▶ [What to produce] Count how many lines of the listing below contain the word "tham" and give only that number.

▶ [Data under study]
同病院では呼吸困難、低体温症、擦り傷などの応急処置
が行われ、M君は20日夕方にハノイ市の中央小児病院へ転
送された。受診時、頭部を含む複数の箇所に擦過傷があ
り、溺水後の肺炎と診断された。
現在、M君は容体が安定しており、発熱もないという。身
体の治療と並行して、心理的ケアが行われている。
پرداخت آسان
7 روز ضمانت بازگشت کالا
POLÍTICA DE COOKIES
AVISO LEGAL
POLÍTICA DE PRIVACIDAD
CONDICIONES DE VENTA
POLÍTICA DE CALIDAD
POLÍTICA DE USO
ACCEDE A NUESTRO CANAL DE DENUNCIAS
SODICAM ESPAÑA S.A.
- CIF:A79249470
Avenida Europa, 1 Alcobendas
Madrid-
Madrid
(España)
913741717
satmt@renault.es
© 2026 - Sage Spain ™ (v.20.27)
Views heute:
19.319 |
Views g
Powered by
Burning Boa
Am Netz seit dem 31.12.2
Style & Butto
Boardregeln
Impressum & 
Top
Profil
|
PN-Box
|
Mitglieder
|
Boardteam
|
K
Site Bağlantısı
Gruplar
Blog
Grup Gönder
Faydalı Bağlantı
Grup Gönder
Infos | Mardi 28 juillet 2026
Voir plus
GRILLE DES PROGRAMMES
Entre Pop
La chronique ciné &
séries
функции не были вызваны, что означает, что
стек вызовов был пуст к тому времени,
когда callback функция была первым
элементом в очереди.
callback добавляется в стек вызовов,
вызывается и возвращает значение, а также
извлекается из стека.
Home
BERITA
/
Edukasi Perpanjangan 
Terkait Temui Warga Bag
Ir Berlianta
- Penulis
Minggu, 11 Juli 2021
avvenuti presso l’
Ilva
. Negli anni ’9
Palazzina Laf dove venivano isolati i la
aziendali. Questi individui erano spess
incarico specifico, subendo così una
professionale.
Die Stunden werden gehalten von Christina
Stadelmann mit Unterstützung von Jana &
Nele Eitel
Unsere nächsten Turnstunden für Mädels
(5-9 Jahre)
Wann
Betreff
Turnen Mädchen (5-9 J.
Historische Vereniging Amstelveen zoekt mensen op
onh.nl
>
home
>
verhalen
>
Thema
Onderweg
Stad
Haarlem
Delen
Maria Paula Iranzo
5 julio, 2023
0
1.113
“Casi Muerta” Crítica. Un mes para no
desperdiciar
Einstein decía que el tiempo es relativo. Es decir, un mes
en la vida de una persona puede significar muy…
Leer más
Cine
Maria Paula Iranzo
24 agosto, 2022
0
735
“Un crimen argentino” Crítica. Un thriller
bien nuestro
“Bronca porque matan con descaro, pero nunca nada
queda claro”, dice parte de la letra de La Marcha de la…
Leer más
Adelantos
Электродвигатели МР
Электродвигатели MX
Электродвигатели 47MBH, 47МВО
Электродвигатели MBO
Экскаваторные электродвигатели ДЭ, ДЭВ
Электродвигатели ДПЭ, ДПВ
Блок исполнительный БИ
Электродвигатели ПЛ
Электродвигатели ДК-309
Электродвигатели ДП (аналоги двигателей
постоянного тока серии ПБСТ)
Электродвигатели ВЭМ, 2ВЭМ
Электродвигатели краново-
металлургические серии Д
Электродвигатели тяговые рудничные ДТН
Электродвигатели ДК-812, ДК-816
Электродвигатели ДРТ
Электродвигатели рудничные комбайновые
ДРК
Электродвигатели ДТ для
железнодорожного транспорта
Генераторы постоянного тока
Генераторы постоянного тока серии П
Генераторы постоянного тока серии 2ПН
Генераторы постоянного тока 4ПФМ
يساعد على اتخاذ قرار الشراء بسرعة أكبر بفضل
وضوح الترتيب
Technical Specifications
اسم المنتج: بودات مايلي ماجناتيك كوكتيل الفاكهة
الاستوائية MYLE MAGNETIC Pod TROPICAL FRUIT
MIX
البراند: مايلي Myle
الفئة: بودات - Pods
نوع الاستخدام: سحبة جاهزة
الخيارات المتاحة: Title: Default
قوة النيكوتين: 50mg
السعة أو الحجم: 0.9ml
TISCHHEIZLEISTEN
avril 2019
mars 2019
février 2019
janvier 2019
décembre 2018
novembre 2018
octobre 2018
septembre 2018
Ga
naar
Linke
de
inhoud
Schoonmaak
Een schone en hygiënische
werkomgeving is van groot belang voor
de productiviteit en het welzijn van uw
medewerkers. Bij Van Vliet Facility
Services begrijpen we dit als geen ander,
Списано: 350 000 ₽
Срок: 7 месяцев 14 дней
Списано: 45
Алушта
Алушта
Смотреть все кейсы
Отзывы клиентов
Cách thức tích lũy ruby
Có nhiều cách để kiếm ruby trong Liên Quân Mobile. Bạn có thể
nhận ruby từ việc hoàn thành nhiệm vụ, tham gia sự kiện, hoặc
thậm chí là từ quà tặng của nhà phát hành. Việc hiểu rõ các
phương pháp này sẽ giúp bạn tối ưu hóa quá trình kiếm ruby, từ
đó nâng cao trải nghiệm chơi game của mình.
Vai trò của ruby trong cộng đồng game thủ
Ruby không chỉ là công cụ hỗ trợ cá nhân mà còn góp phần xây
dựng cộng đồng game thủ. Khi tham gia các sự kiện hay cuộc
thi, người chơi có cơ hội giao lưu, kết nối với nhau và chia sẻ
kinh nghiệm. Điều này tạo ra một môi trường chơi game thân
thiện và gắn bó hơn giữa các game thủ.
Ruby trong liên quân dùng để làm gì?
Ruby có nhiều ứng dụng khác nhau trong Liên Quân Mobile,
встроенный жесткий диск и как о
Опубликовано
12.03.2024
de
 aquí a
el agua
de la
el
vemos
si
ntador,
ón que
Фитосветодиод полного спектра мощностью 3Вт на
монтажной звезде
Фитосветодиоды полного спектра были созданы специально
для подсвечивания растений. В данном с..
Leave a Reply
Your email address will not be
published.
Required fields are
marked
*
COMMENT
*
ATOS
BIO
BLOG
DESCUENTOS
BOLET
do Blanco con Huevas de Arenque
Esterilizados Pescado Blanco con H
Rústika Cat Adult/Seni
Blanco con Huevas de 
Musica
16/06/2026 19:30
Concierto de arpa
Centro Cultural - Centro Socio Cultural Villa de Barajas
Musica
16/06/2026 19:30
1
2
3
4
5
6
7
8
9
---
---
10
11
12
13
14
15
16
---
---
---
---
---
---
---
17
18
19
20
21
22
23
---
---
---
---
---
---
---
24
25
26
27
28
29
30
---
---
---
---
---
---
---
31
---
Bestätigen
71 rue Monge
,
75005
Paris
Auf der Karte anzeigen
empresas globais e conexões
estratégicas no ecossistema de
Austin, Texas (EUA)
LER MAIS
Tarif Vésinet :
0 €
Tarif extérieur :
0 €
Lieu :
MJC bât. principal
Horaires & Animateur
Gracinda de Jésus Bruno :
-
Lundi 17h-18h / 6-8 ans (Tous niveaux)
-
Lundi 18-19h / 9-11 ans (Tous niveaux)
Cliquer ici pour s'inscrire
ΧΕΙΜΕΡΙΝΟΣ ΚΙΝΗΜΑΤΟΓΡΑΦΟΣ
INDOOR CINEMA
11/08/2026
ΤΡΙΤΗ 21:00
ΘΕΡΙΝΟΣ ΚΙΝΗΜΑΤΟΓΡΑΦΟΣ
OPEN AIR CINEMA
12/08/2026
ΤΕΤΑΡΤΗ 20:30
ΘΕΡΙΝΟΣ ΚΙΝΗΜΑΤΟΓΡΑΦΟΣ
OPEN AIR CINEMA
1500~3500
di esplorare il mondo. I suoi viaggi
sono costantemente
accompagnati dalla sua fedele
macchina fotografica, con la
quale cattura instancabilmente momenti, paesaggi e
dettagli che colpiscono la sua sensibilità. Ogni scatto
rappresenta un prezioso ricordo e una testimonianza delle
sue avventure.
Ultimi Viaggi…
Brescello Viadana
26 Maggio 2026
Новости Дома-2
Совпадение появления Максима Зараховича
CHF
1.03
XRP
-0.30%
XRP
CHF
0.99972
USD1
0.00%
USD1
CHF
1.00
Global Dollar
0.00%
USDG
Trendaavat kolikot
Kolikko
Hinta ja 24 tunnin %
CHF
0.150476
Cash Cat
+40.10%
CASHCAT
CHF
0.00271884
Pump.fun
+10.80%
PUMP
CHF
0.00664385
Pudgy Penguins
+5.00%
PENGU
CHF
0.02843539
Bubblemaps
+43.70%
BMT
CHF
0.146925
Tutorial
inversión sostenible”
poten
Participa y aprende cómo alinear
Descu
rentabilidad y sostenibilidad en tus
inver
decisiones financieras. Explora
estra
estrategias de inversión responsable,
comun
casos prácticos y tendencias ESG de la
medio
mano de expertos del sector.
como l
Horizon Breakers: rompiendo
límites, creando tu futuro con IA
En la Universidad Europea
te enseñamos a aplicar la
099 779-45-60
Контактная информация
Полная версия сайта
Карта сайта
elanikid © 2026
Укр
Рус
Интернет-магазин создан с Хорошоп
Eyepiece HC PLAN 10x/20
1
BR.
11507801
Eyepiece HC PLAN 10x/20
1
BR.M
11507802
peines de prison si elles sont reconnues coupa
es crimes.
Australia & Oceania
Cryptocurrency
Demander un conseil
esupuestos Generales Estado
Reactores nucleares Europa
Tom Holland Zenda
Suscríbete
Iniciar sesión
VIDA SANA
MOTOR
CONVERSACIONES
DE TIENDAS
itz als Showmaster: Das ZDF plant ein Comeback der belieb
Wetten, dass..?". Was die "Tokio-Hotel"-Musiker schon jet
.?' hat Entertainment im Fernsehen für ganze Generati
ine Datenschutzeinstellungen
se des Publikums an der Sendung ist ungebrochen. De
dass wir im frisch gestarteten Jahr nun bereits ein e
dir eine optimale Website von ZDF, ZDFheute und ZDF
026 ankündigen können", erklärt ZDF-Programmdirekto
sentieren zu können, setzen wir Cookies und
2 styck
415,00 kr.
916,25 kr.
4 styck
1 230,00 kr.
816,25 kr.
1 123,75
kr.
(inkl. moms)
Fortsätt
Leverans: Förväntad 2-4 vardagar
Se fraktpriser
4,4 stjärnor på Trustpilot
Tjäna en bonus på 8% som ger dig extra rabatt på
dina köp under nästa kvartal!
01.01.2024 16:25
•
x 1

▶ [Completed task] 2